- [Data section]

"""

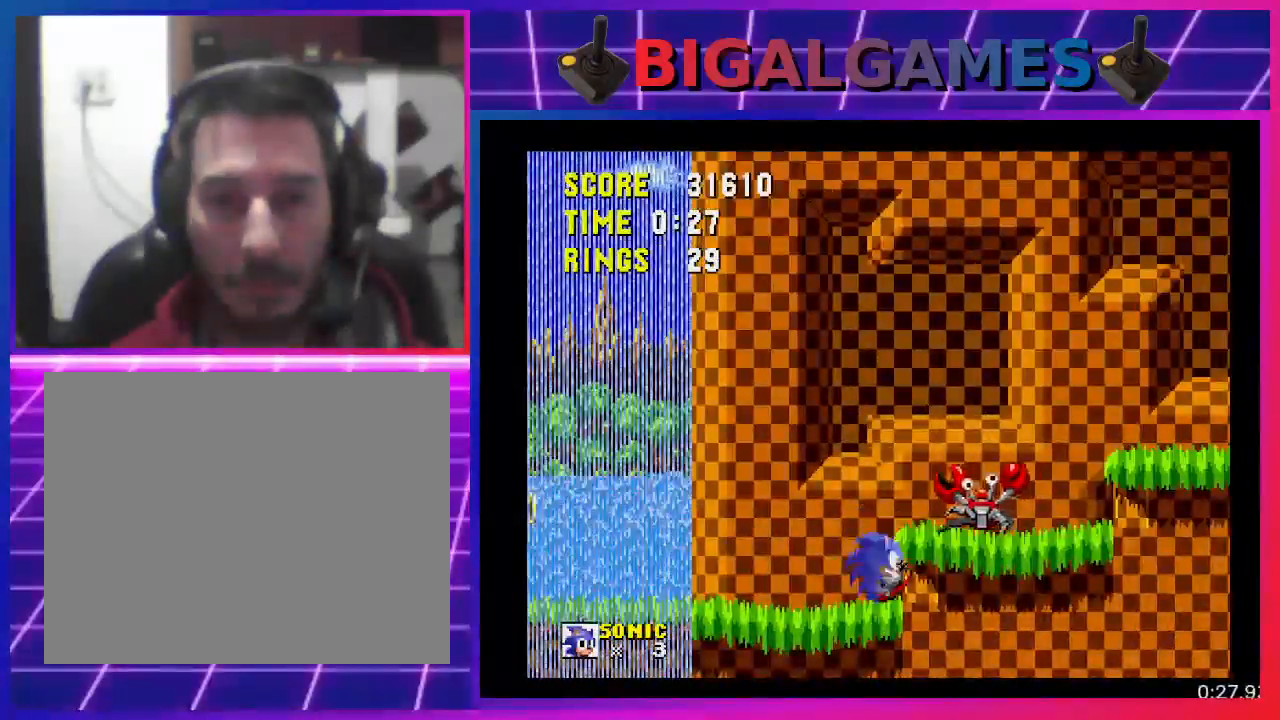
{"buttons": ["DPAD_RIGHT"], "events": [[200, "CROSS", "up"]]}
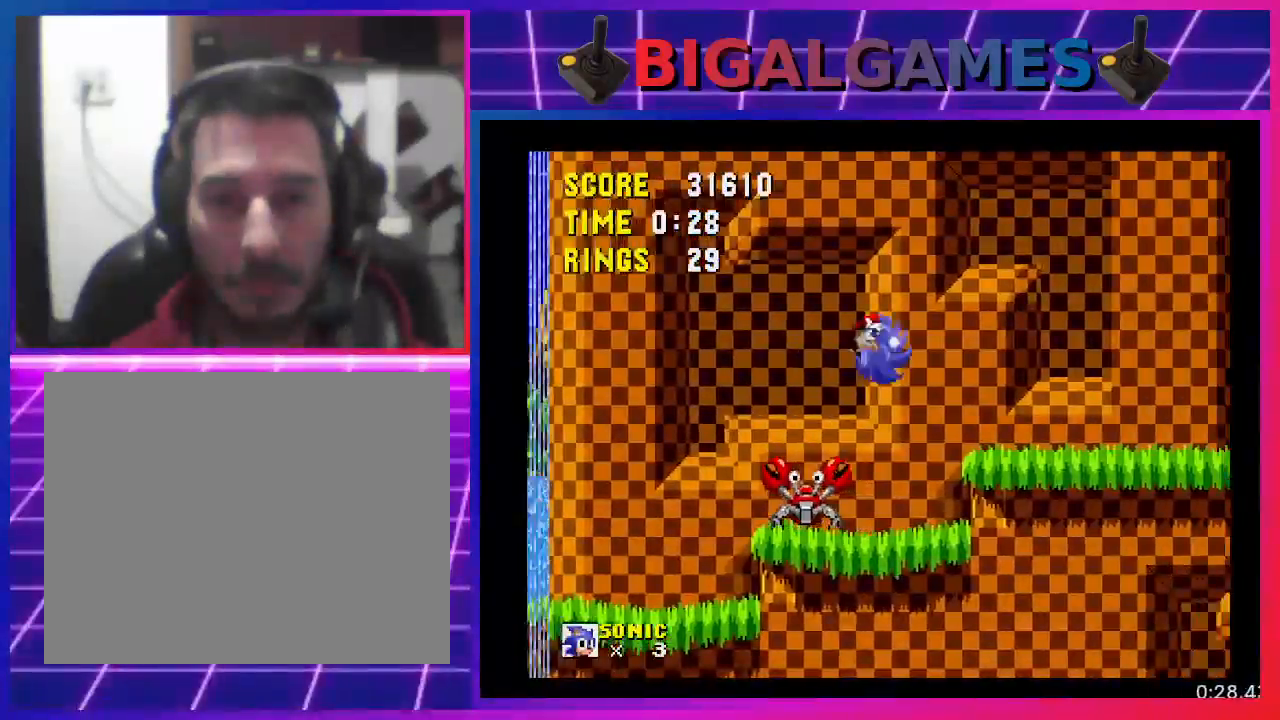
{"buttons": ["DPAD_RIGHT"], "events": []}
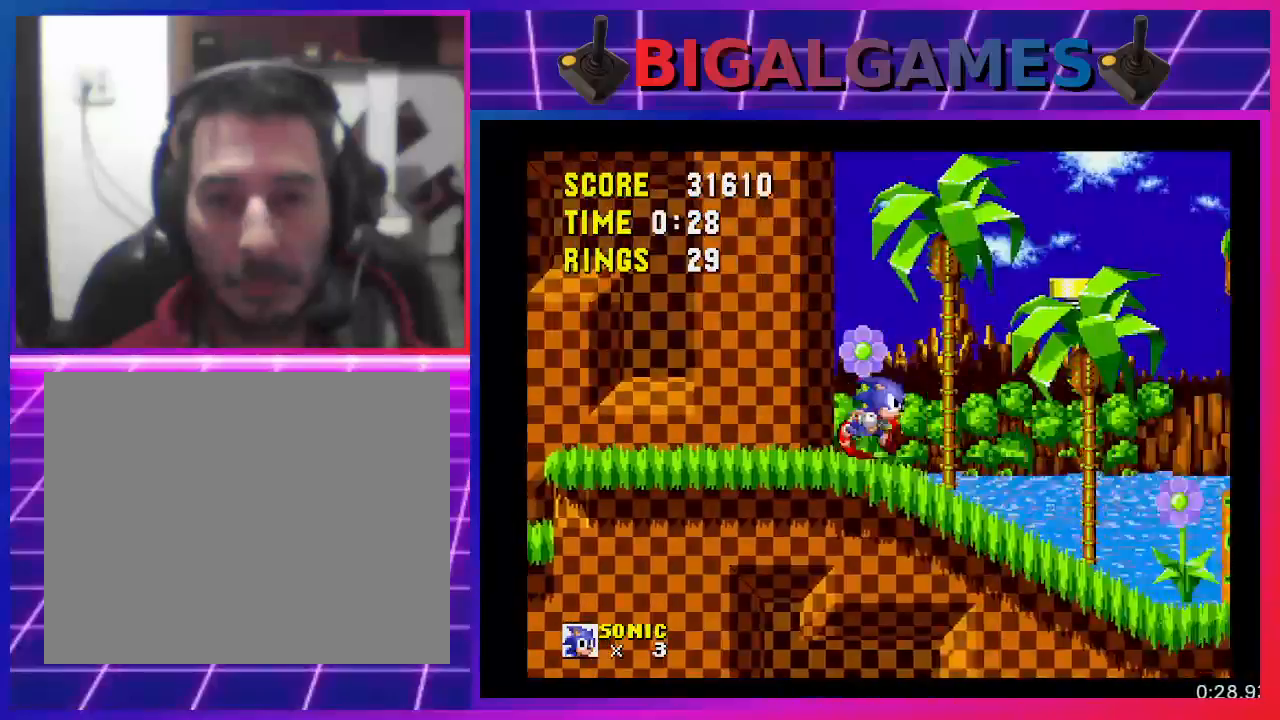
{"buttons": ["DPAD_RIGHT"], "events": [[67, "DPAD_DOWN", "down"], [133, "DPAD_RIGHT", "up"], [267, "DPAD_DOWN", "up"], [467, "DPAD_RIGHT", "down"]]}
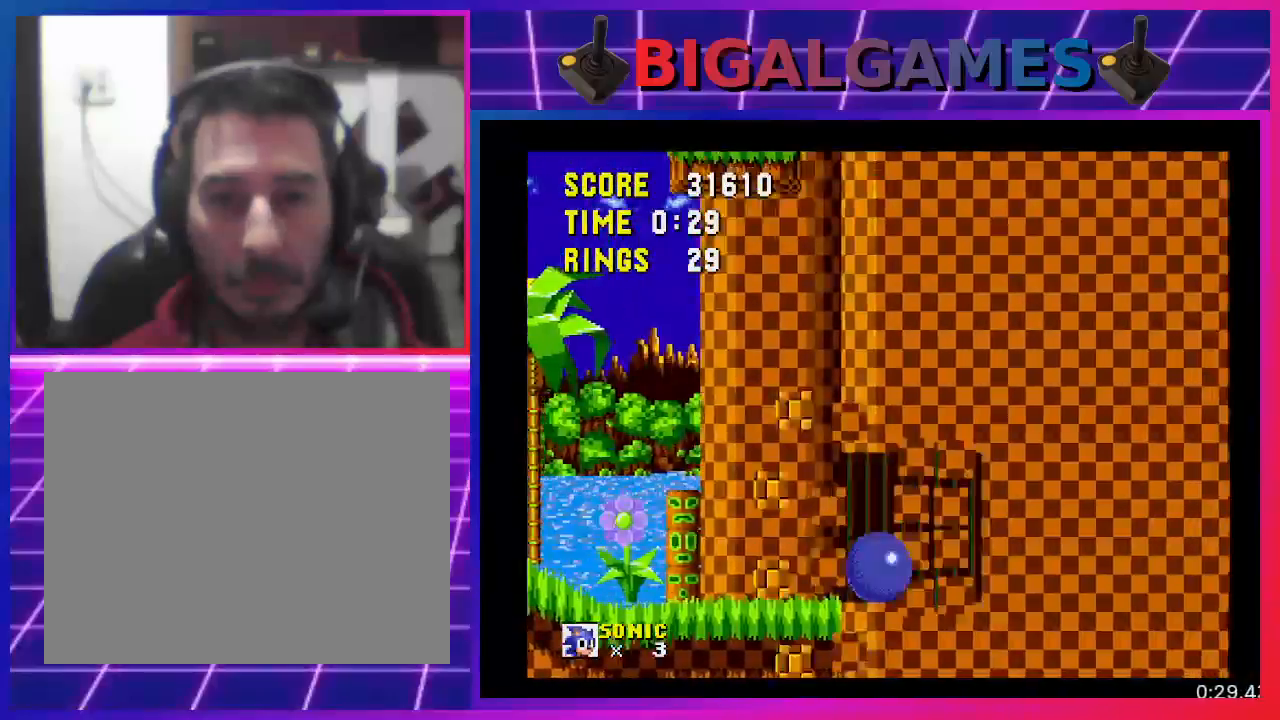
{"buttons": ["DPAD_RIGHT"], "events": []}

"""

- [Work to complete]
If pictures appear in the data, omit them and copy all other parts exactly.

- [Result of the exercise]
{"buttons": ["DPAD_RIGHT"], "events": [[200, "CROSS", "up"]]}
{"buttons": ["DPAD_RIGHT"], "events": []}
{"buttons": ["DPAD_RIGHT"], "events": [[67, "DPAD_DOWN", "down"], [133, "DPAD_RIGHT", "up"], [267, "DPAD_DOWN", "up"], [467, "DPAD_RIGHT", "down"]]}
{"buttons": ["DPAD_RIGHT"], "events": []}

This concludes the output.